A principios de febrero de 1975, Aristóteles Onassis ingresaba de nuevo en el Hospital Americano de París aquejado de una piedra en la vesícula. Llevaba consigo una manta roja de cachemir de Hermès que Maria le había regalado el día de su setenta y un cumpleaños. La noche anterior, desde su casa de la avenue Foch, el armador telefoneó en secreto a la Callas para informarle sobre su inminente ingreso. Cuando Maria se enteró de que su estado había empeorado tras la intervención, la cantante se las ingenió para poder verle. «Vi a Ari en el hospital, en su lecho de muerte, y parecía sereno y en paz consigo mismo. Se encontraba muy enfermo y sabía que el final estaba cerca, aunque trataba de ignorarlo. No hablamos de los viejos tiempos, ni apenas de otras cosas, sino que nos comunicamos en silencio. Cuando me iba, hizo un esfuerzo y me dijo: “Te amé, no siempre bien, pero lo mejor que supe. Lo intenté”».

Nadie sabe si esta conmovedora despedida fue real o producto de la imaginación de una mujer que veía cómo la vida del hombre que aún amaba se apagaba lentamente. A principios de marzo, la Callas alquiló una casa en Palm Beach (Florida) para huir del infierno que estaba viviendo en París. Unos días más tarde, el 15 de marzo de 1975, se enteraría de la muerte de Aristo y profundamente afectada le diría a una amiga: «De repente, me he quedado viuda». Maria no podría asistir al entierro de su amante en la isla de Skorpios, donde su cuerpo descansa junto al de su querido hijo Alexander. «Oficialmente, Jackie era la viuda, pero los que llevábamos largo tiempo con Onassis, era por Maria por quien lo sentíamos. Fue ella quien más le amó y con quien él parecía disfrutar más de la vida», declaró el capitán del yate Christina.
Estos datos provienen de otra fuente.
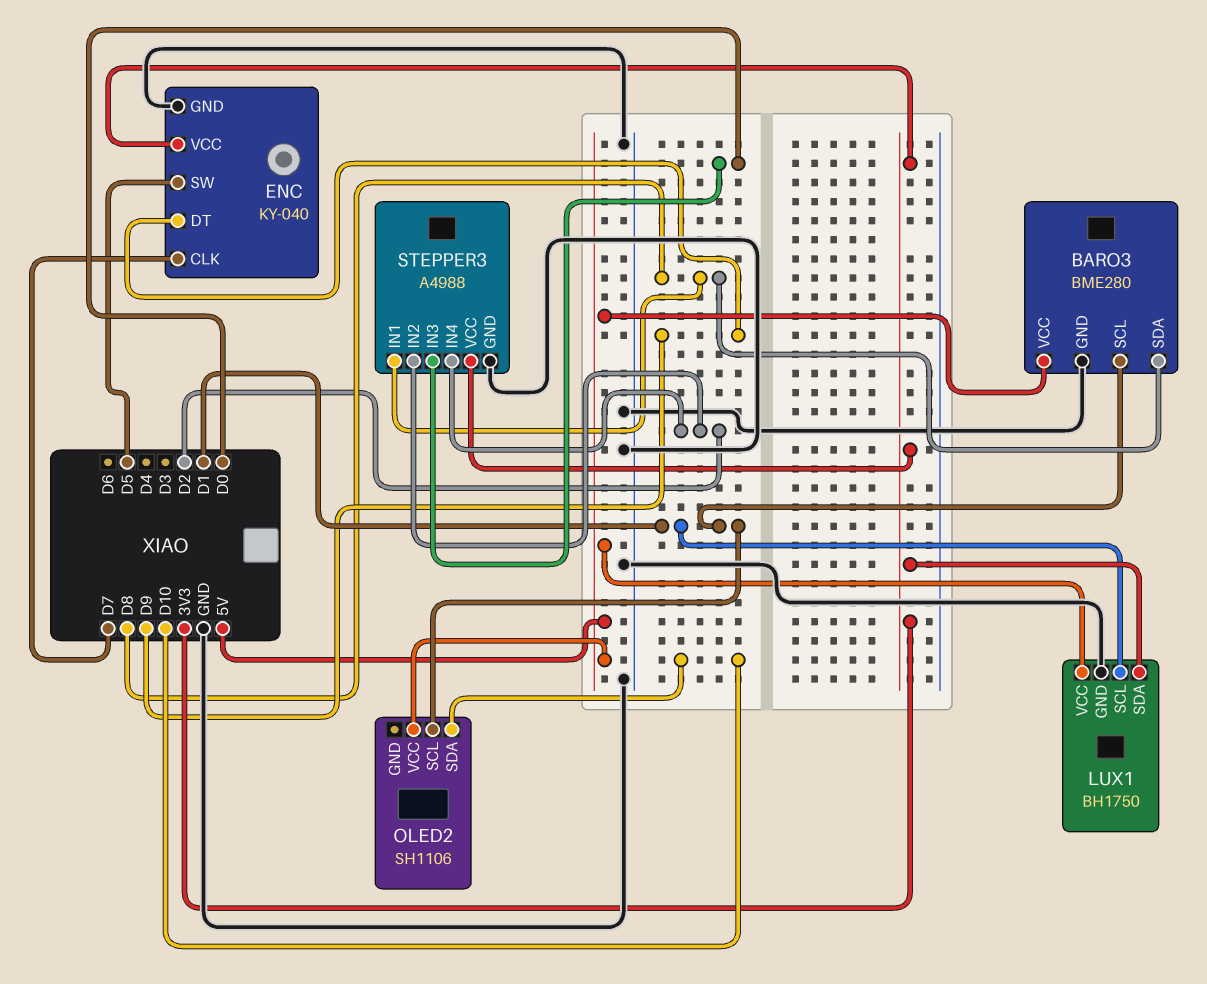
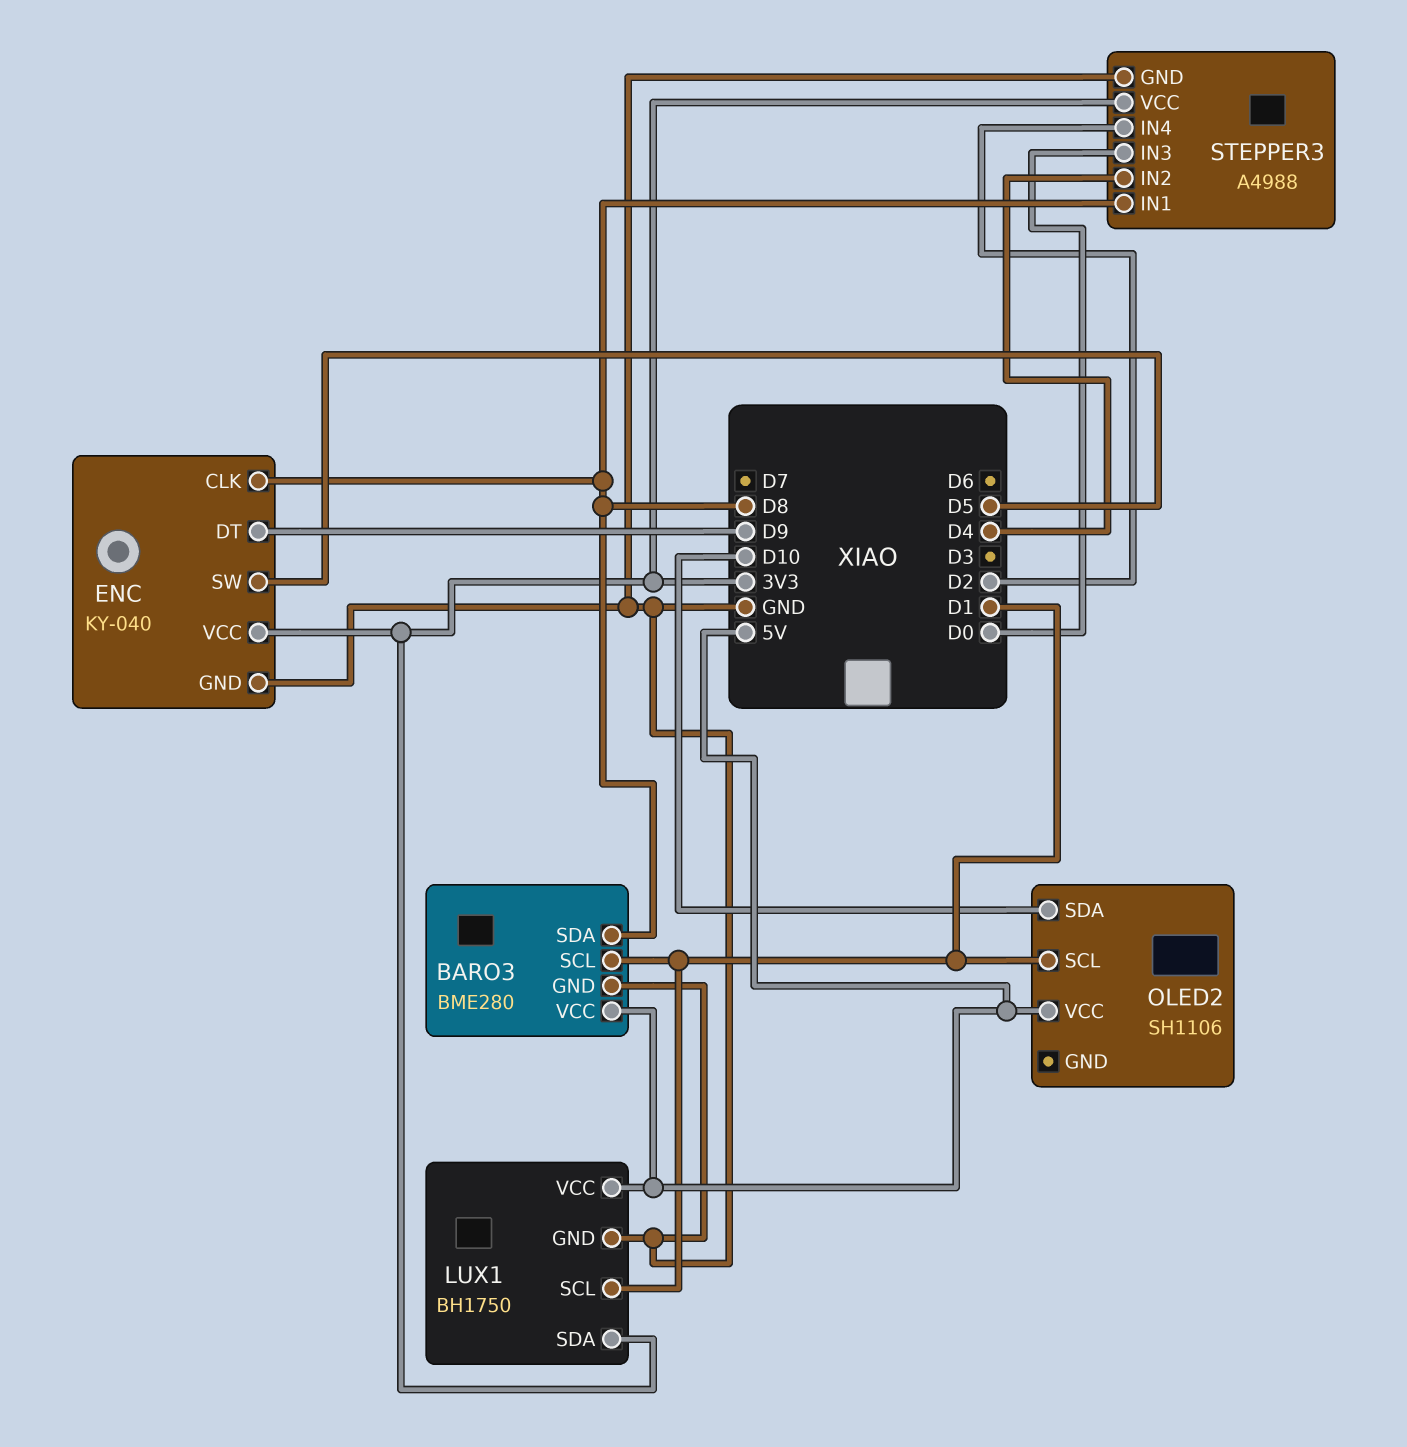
ENC pin CLK: D7 -> D8
STEPPER3 pin IN2: D2 -> D4

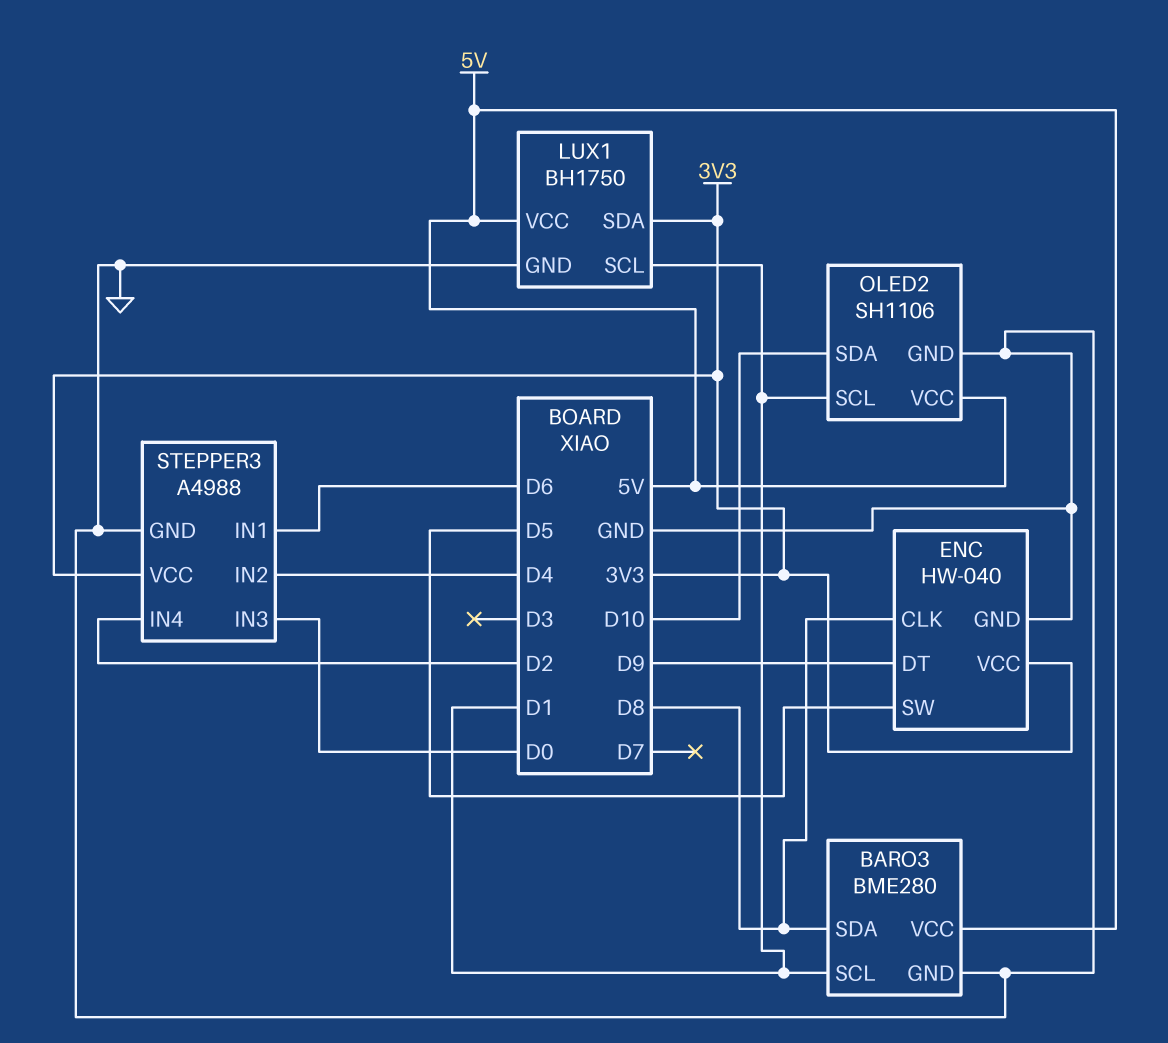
ENC: KY-040 -> HW-040
OLED2 pin GND: none -> GND
STEPPER3 pin IN1: D8 -> D6

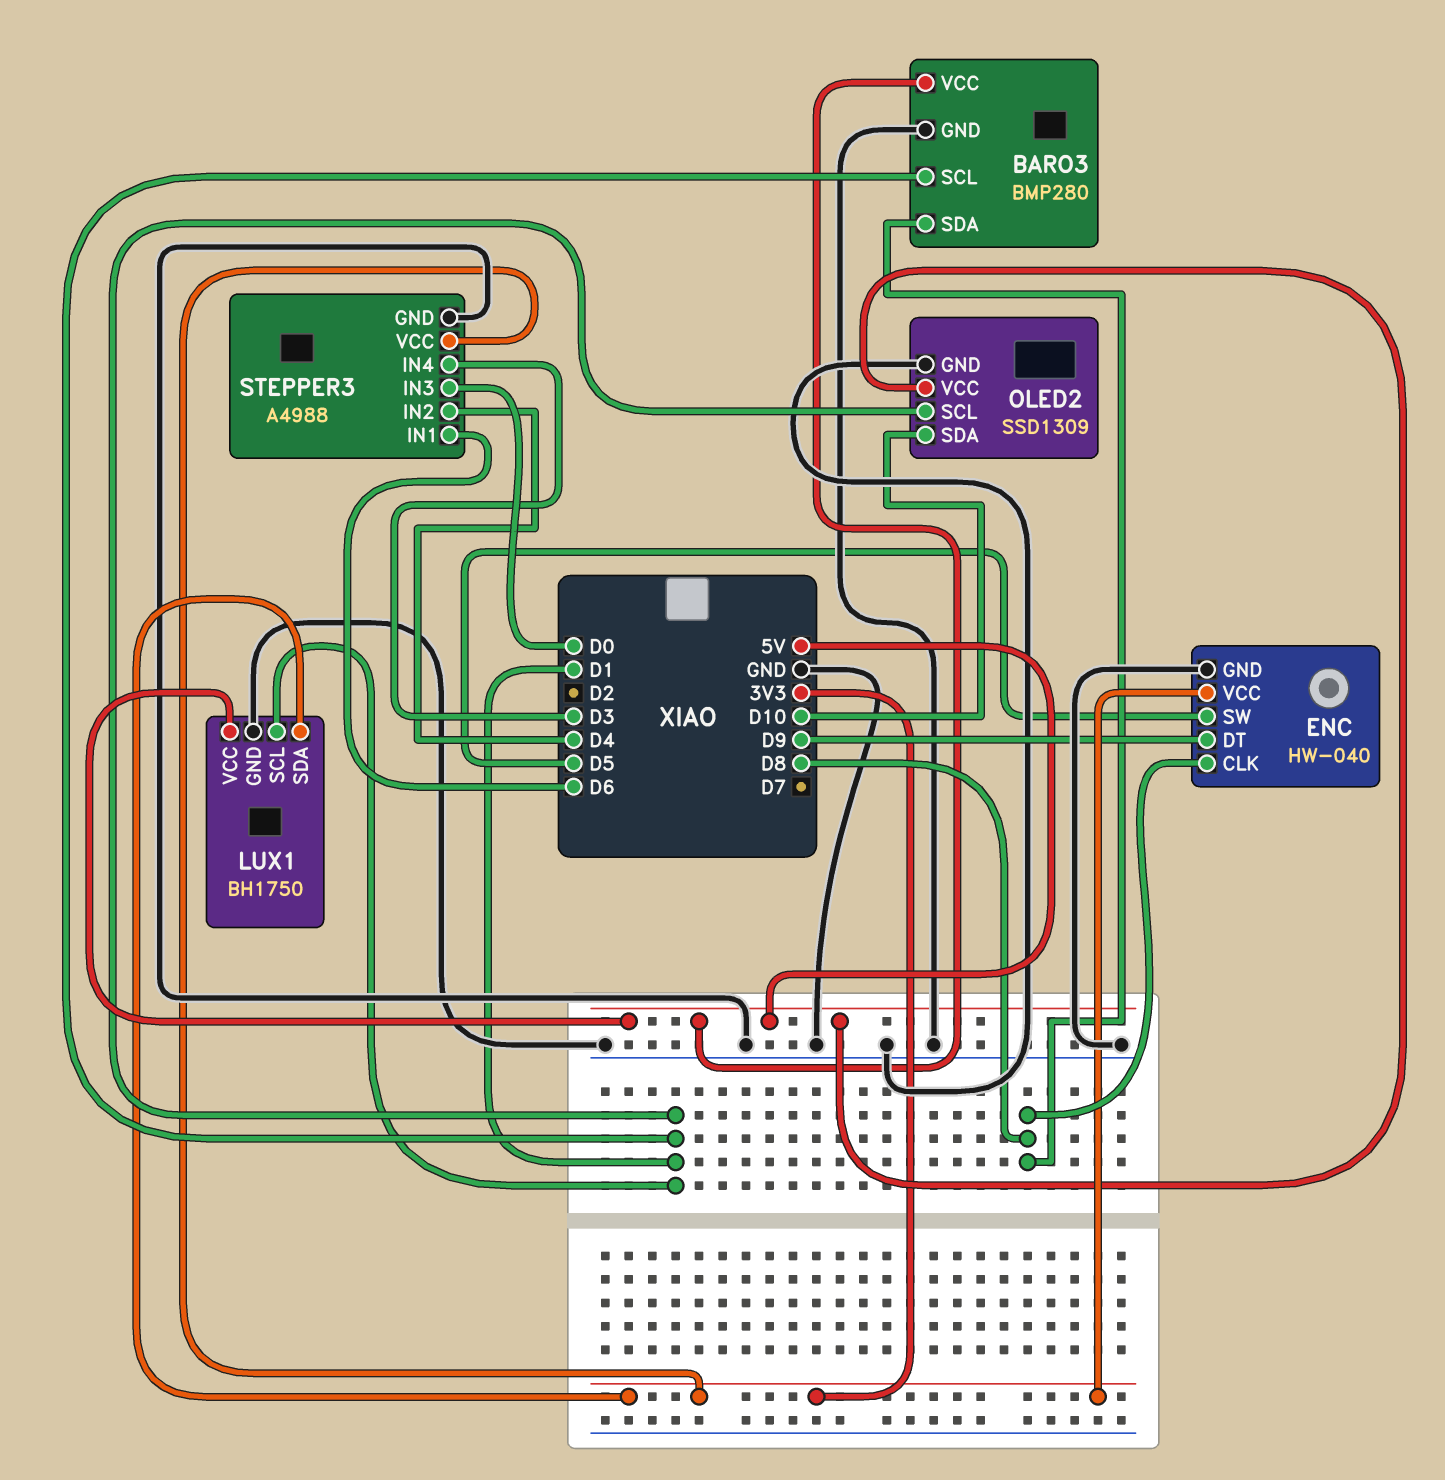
BARO3: BME280 -> BMP280
OLED2: SH1106 -> SSD1309
STEPPER3 pin IN4: D2 -> D3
La cantante regresó a París en el mes de mayo y se recluyó en su apartamento de la avenue Georges Mandel. En los meses siguientes, la muerte de algunos de sus buenos amigos, como Visconti y Pasolini, la afectaron terriblemente. Apenas abandonaba su piso donde se sentía protegida de un mundo que sin la presencia de su amante no tenía ya ningún aliciente. Rodeada de sus recuerdos del pasado, dejaba transcurrir los días viendo películas del lejano Oeste, jugando a las cartas con sus sirvientes y abusando cada vez más de los somníferos para conseguir conciliar el sueño. Era una sombra de sí misma y se contentaba con ver pasar la vida a través de los grandes ventanales del salón de su casa, como la captó un fotógrafo en una imagen que tras su muerte daría la vuelta al mundo.

Maria, que siempre fue muy coqueta y nunca salía de casa sin maquillar, empezó a engordar y se transformó en la mujer torpe y poco agraciada que había sido en su adolescencia. La gran Callas, en el ocaso de su vida, volvió a ser aquella muchacha solitaria y acomplejada llamada Maria Kalogeropoulos que sólo se sentía amada por su voz. Ahora había perdido su don divino y al único hombre que amó hasta la desesperación. Y así, en la mañana del 16 de septiembre de 1977, la diva decidió que había llegado al final de la representación. Tal como contó su doncella Bruna, la cantante, tras desayunar en la cama, se desplomó en el suelo como sus trágicas heroínas operísticas. Tenía cincuenta y tres años, y había perdido las ganas de vivir. Caía el telón de una vida marcada por una pasión tan intensa como letal que la encumbró al Olimpo de la lírica, pero que destrozó su corazón.